Agenda yang berlangsung selama dua hari, 25–26 Juni 2026 ini, diikuti oleh sekitar 300 kepala sekolah dari jenjang TK, SD, hingga SMP. Langkah ini diambil sebagai upaya nyata untuk mendongkrak mutu kepemimpinan pendidikan di wilayah tersebut.
Acara ini dihadiri oleh jajaran pimpinan FKIP Unila, Kepala Dinas Pendidikan dan Kebudayaan Tulang Bawang, serta Asisten Bidang Pemerintahan dan Kesejahteraan Rakyat Setdakab Tulang Bawang.
Manajemen FKIP Unila menjelaskan bahwa kepala sekolah era sekarang memiliki peran yang kian strategis di tengah pesatnya perkembangan teknologi dan dinamisnya kebijakan kurikulum. Kepala sekolah tidak lagi sekadar bertugas sebagai administrator, melainkan harus mampu menjadi penggerak perubahan dan inspirator di lingkungan kerjanya.
Untuk menjawab tantangan itu, materi pelatihan dirancang secara khusus guna membekali peserta dengan keterampilan memimpin yang adaptif, kolaboratif, serta berorientasi pada peningkatan mutu pembelajaran.
Rangkaian kegiatan dikemas ke dalam dua sesi utama. Pada hari pertama, para peserta fokus menerima pembekalan materi teori penguatan kepemimpinan. Sementara pada hari kedua, kegiatan diisi dengan senam bersama dan program capacity building untuk memperkuat kerja sama tim, komunikasi, dan kolaborasi antar-kepala sekolah.

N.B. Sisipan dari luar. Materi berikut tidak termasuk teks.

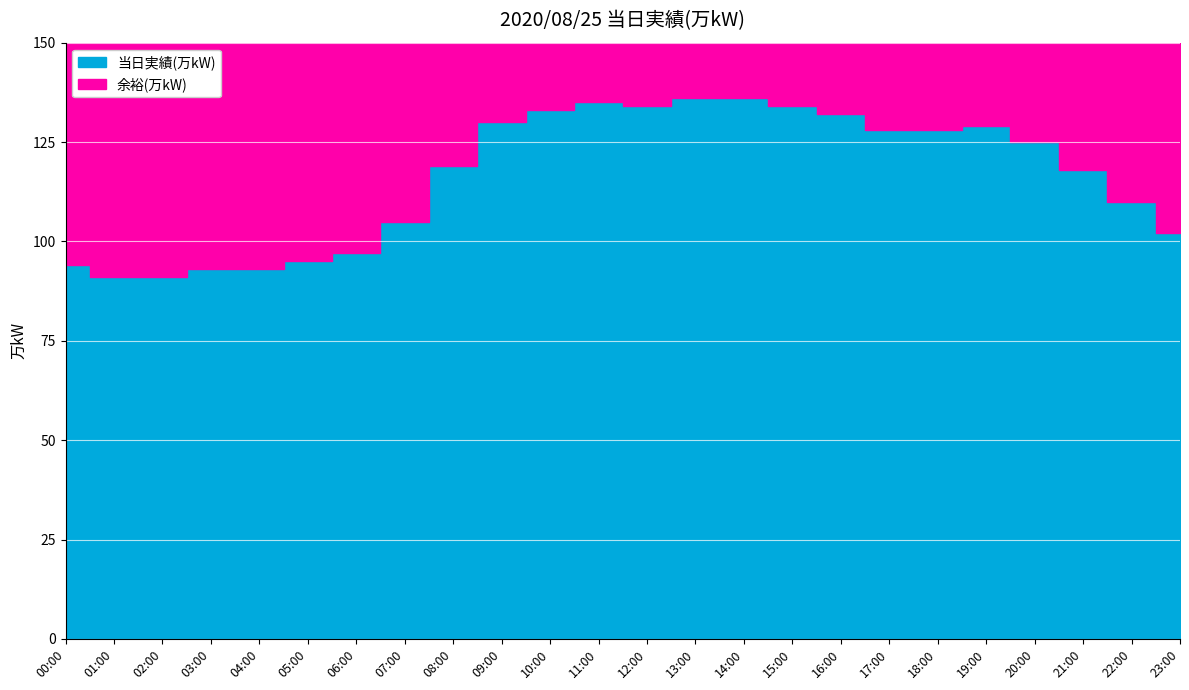

Count the number of values greater than 125.

11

Setelah sesi tatap muka ini berakhir, para peserta diwajibkan menyelesaikan penugasan khusus berupa implementasi langsung dari hasil pelatihan di satuan pendidikan masing-masing.
Pihak penyelenggara optimistis pelatihan ini bakal membawa perubahan positif di lapangan, seperti meningkatnya motivasi mengajar guru serta terciptanya lingkungan belajar yang lebih kondusif bagi siswa.
FKIP Unila juga menyampaikan apresiasi kepada Pemkab Tulang Bawang atas kepercayaan yang diberikan. Sinergi antara perguruan tinggi dan pemerintah daerah dipandang sebagai kunci utama dalam mendorong peningkatan kualitas pendidikan yang berkelanjutan.